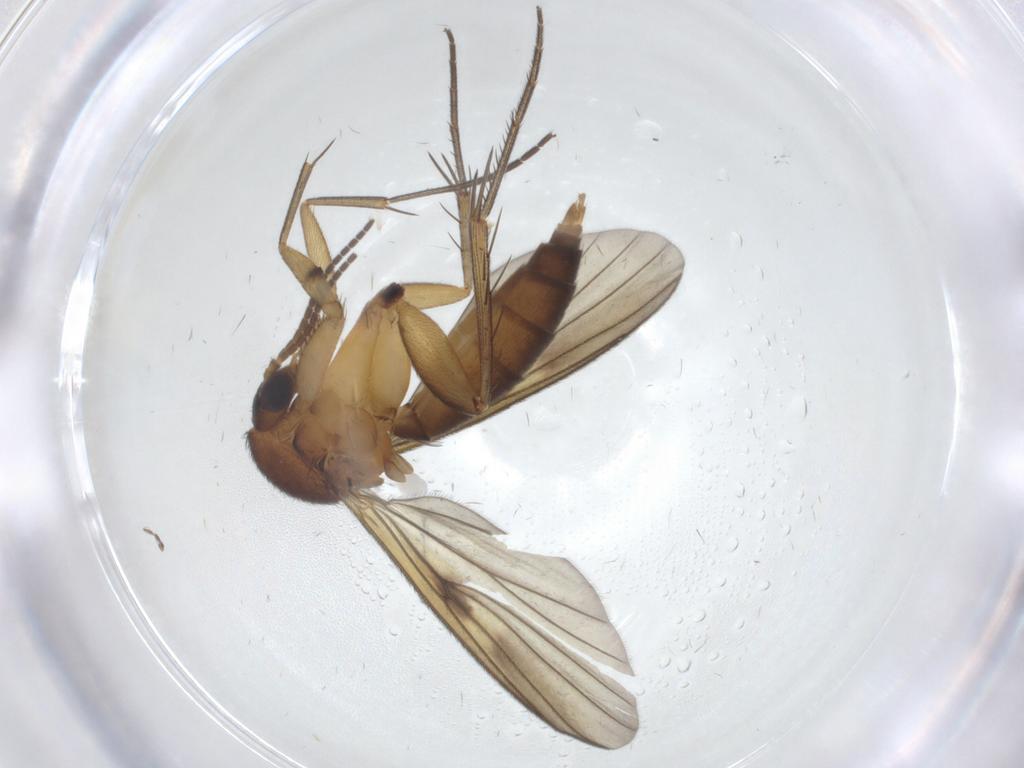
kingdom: Animalia
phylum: Arthropoda
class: Insecta
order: Diptera
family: Mycetophilidae
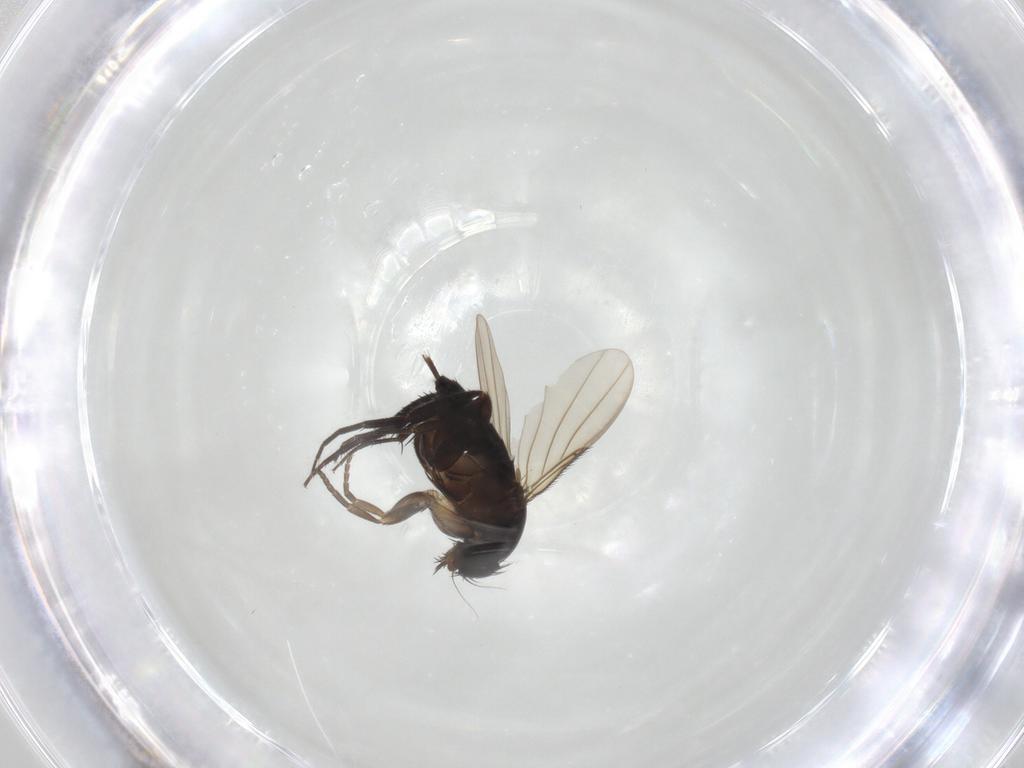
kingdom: Animalia
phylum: Arthropoda
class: Insecta
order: Diptera
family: Phoridae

◇ ◇ ◇ ◇

WRITTEN EXERCISE — Reproduce every line of the listing above word for word, leaving out the pictures.

RESULT FOR THIS TASK —
kingdom: Animalia
phylum: Arthropoda
class: Insecta
order: Diptera
family: Mycetophilidae
kingdom: Animalia
phylum: Arthropoda
class: Insecta
order: Diptera
family: Phoridae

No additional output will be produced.